Namazsız geçen bir gün ne kadar acı,
Namazdır her türlü derdin ilâcı,
Mi’raçtan bizlere hediye gelmiş,
Kutlu olsun mü’minlerin mi’racı.
Evin hanımı beyine seslenir:
- Haydi Bey, geç kalıyoruz. Toplantı başlamak üzere.
- Ya hanım gitmesek olmaz mı, hiç canım istemiyor?
- Olur mu canım, koskoca vali, bizi de adam yerine koymuş, dâvet etmiş. O bizi huzuruna kabul ediyor da biz mi nazlanıyoruz. Hem medenî bir insan olarak böyle dâvetleri geri çevirmek bize yakışır mı?
Konuşma bu minval üzere devam eder.
Günde beş defa ezanlar okunuyor, Kâinatın Sultanı olan Cenab-ı Hak herkesi huzuruna dâvet ediyor.

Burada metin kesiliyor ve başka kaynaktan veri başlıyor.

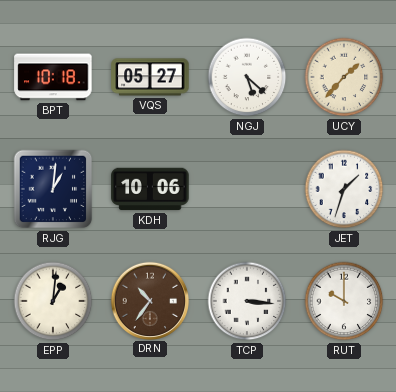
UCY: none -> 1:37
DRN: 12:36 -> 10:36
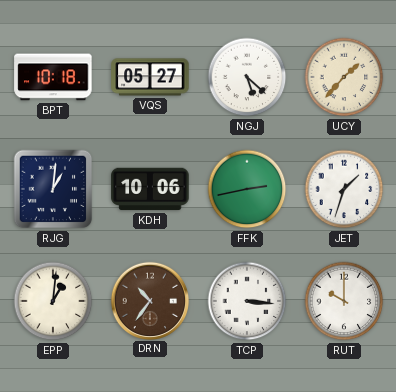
FFK: none -> 2:43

Bu dâvette hiçbir ayırım yapılmıyor. Zengin fakir, büyük küçük kim olursa olsun; rengi, dili, makamı, rütbesi ne olursa olsun, herkes huzura kabul ediliyor. Herkes niyetine ve samimiyetine göre ikramlara nail oluyor. Böyle bir dâvete icabet etmemek, onu hafife almak, bu kadar ikramları reddetmek, akıl kârı mıdır? İnsan olan insan, en önemli işlerini bırakıp böyle bir dâvete koşmak ister. Çünkü hayatta bundan daha önemli bir iş olamaz. İnsan iki eli kanda olsa, böyle bir fırsatı kaçırmak istemez.
Hem insan böyle bir Sultanın huzurunda her türlü ihtiyacını dile getirir, bütün dertlerine çare bulabilir, bütün sıkıntılarını orada giderebilir. Çünkü “her şeyin dizgini O’nun elinde, her şeyin anahtarı O’nun yanındadır.”

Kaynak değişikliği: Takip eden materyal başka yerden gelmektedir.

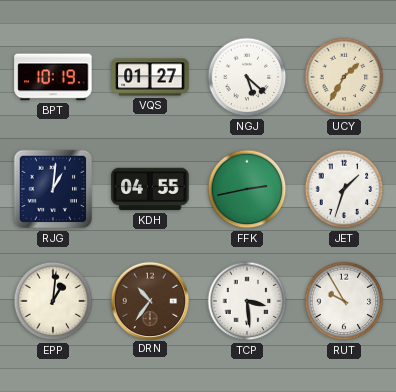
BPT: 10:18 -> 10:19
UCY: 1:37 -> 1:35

Hem namazda aklın, kalbin ve ruhun da büyük bir rahatı vardır. Kalp, o huzurda huzur bulur, ruh orada rahat eder, akıl, ne büyük bir nimet olduğunu bu şekilde idrak eder. Peki, bu kâinatın Sultanı, mülkünde misafir ettiği insanları günde beş defa huzuruna dâvet ediyor, bu dâvete icabet edenlere ebedî saadet gibi bir ikramda bulunuyorsa, buna icabet etmemek acaba akıl kârı mıdır? Bir valinin dâvetini geri çevirmek kabalık kabul edilip ayıp karşılanıyorsa, Cenâb-ı Hakk’ın dâvetini geri çevirmek nasıl bir kabalık, olmaz mı?
O,(cc) tenezzül edip bizi huzuruna çağırıyorsa, biz böyle bir dâveti canımıza minnet bilip koşmazsak, kabalıktan da öte, nankörlük etmiş olmaz mıyız?